The human immunodeficiency virus type 1 (HIV-1) Gag recognizes viral packaging signal (Psi) specifically via its nucleocapsid (NC) domain, resulting in the encapsidation of two copies of genomic RNA (gRNA) into the viral particle. The NCp7, which is cleaved from Gag during viral maturation, is a nucleic acid chaperone, coating and protecting the gRNA. In this study, an RT-qPCR-based approach was developed to quantitatively compare the Psi-selectivity of Gag and NCp7 in the presence of bacterial or 293T total RNAs. The binding affinity of Gag and NCp7 to the stem-loop (SL) 3 of Psi was also compared using surface plasmon resonance. We found that Gag selected more Psi-RNA than NCp7 from both E. coli BL21 (DE3) and in vitro binding reactions, and Gag bound to SL3-RNA with a higher affinity than NCp7. Moreover, Gag contained two Zn²⁺ whereas NCp7 contained one. The N-terminal zinc-finger motif of NCp7 lost most of its Zn²⁺-binding activity. Deletion of N-terminal amino acids 1–11 of NCp7 resulted in increased Psi-selectivity, SL3-affinity and Zn²⁺ content. These results indicated that Zn²⁺ coordination of Gag is critical for Psi-binding and selection. Removal of Zn²⁺ from the first zinc-finger motif during or after Gag cleavage to generate mature NCp7 might serve as a switch to regulate the functions of Gag NC domain and mature NCp7. Our study will be helpful to elucidate the important roles that Zn²⁺ plays in the viral life cycle, and may benefit further investigations of the function of HIV-1 Gag and NCp7.
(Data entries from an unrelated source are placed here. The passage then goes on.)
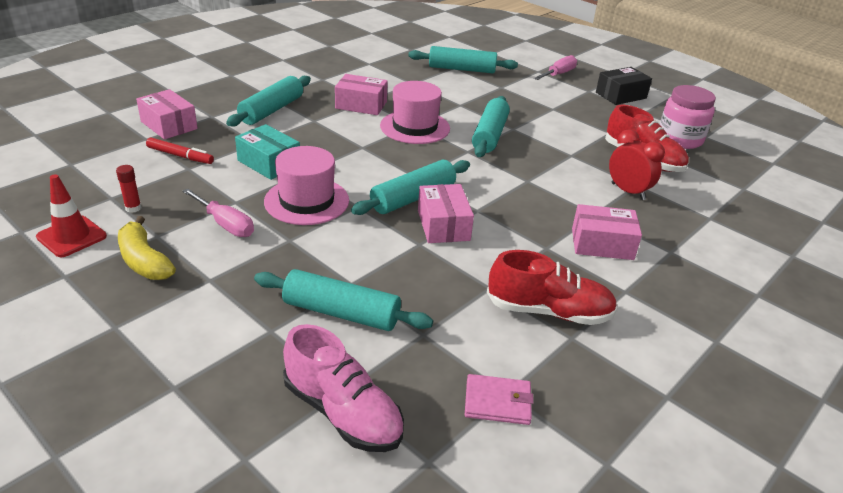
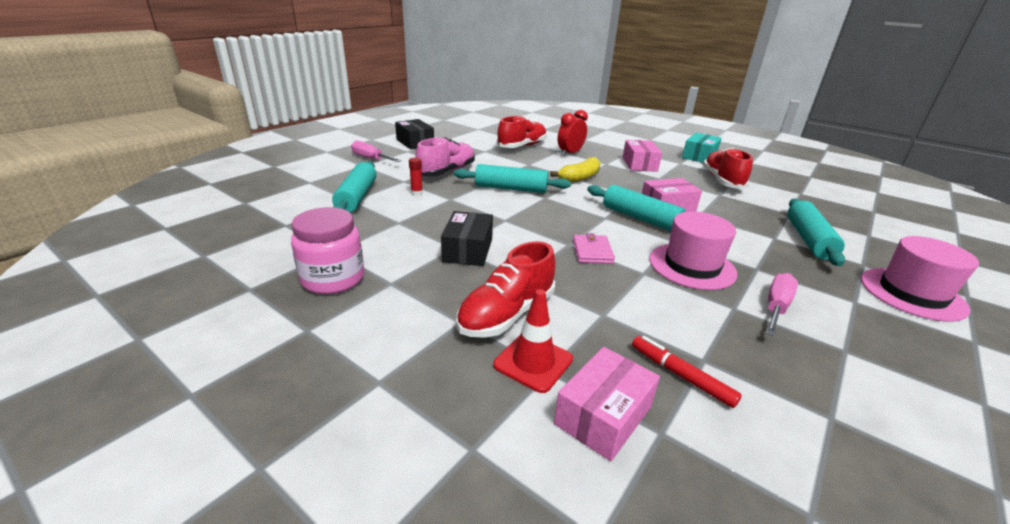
camera: 95 degrees left, 5 degrees down
(71, 237) = (935, 426): red traffic cone -> red traffic cone (533, 362)
(133, 208) = (827, 386): red glue stick -> red glue stick (417, 193)
(144, 261) = (887, 348): yellow banana -> yellow banana (579, 177)
(180, 156) = (681, 376): red marker -> red marker turned 60 degrees counterclockwise
(269, 163) = (642, 297): turquoise box -> turquoise box (699, 156)
(272, 110) = (506, 314): turquoise rolling pin -> red shoe
(343, 412) = (883, 234): pink shoe -> pink shoe (447, 171)
(361, 105) = (468, 250): pink box -> black box
(415, 127) = (510, 219): pink hat -> pink hat (912, 293)
(498, 402) = (810, 195): pink wallet -> pink wallet (592, 251)
(679, 139) = (486, 135): pink jar -> pink jar (333, 279)

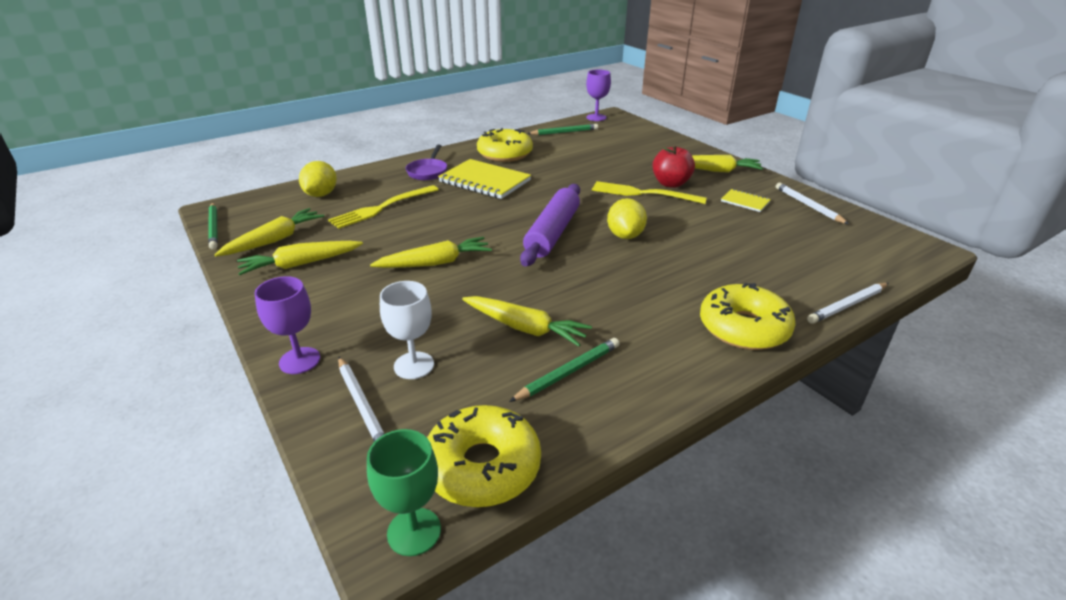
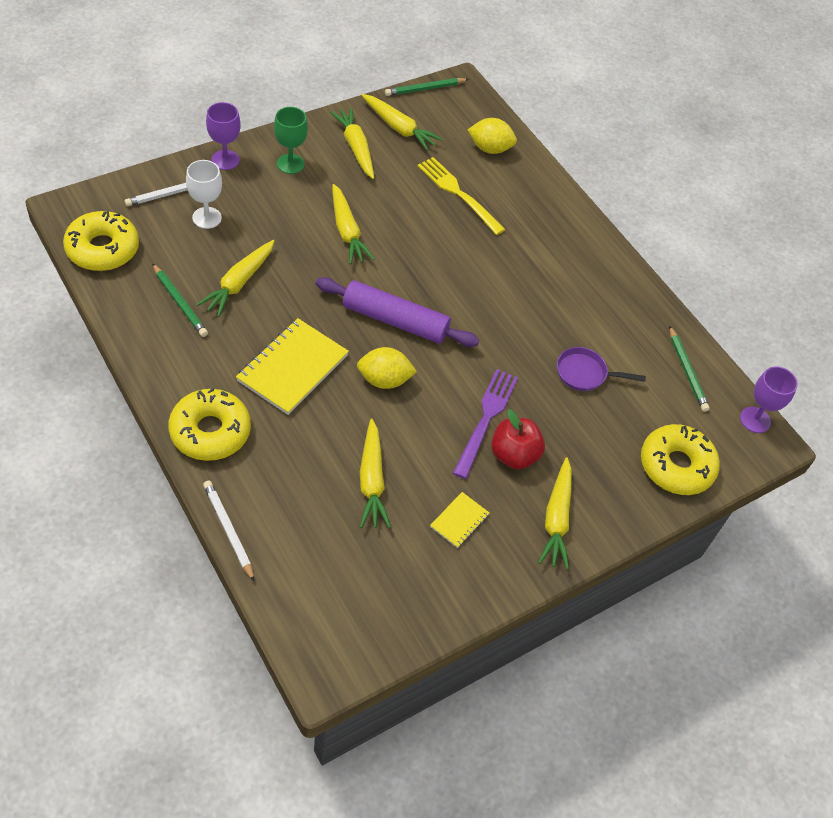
camera: 85 degrees right, 20 degrees up
(414, 531) = (65, 218): green goblet -> green goblet (290, 164)
(428, 171) = (548, 228): purple pan -> purple pan (585, 374)
(484, 181) = (521, 275): yellow notebook -> yellow notebook (292, 368)
(505, 154) = (604, 300): yellow donut -> yellow donut (676, 466)
(642, 193) = (486, 418): yellow fork -> purple fork
(736, 237) = (372, 481): none -> yellow carrot
(808, 205) = (446, 590): white pencil -> none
1型人类免疫缺陷病毒（HIV-1）Gag通过其核衣壳（NC）结构域特异性识别病毒包装信号（Psi），导致将两个拷贝的基因组RNA（gRNA）衣壳化到病毒颗粒中。在病毒成熟过程中从Gag裂解而来的NCp7是一种核酸伴侣蛋白，可包覆并保护gRNA。在这项研究中，开发了一种基于RT-qPCR的方法，用于定量比较存在细菌或293T总RNA时Gag和NCp7的Psi选择性。Gag和NCp7对Psi的茎环（SL）3的结合亲和力也使用表面等离振子共振进行了比较。我们发现Gag从大肠杆菌BL21（DE3）和体外中选择的Psi-RNA比NCp7更多结合反应，并且Gag以比NCp7高的亲和力与SL3-RNA结合。此外，Gag含2个Zn ^2+，而NCp7含1个。NCp7的N末端锌指基序失去了大部分的Zn ²⁺结合活性。删除NCp7的N端氨基酸1-11导致Psi选择性，SL3-亲和力和Zn ²⁺含量增加。这些结果表明Gag的Zn ²⁺配位对于Psi结合和选择至关重要。在Gag切割过程中或之后从第一个锌指基序中去除Zn ²⁺以生成成熟的NCp7可能是调节Gag NC域和成熟NCp7功能的开关。我们的研究将有助于阐明Zn ²⁺的重要作用。 病毒在病毒的生命周期中发挥着重要作用，可能有助于进一步研究HIV-1 Gag和NCp7的功能。